• Exercise data:
------------------------------------------------------------------------

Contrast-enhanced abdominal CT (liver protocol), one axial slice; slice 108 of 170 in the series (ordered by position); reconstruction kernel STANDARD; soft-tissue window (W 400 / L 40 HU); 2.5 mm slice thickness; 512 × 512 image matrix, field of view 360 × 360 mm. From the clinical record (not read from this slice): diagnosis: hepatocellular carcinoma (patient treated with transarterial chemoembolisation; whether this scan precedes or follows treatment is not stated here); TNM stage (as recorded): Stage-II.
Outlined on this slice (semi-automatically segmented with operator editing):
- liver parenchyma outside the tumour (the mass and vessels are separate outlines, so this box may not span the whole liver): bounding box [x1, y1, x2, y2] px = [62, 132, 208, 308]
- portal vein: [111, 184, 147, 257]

------------------------------------------------------------------------

Copy out each line of the listing that holds "with".

Contrast-enhanced abdominal CT (liver protocol), one axial slice; slice 108 of 170 in the series (ordered by position); reconstruction kernel STANDARD; soft-tissue window (W 400 / L 40 HU); 2.5 mm slice thickness; 512 × 512 image matrix, field of view 360 × 360 mm. From the clinical record (not read from this slice): diagnosis: hepatocellular carcinoma (patient treated with transarterial chemoembolisation; whether this scan precedes or follows treatment is not stated here); TNM stage (as recorded): Stage-II.
Outlined on this slice (semi-automatically segmented with operator editing):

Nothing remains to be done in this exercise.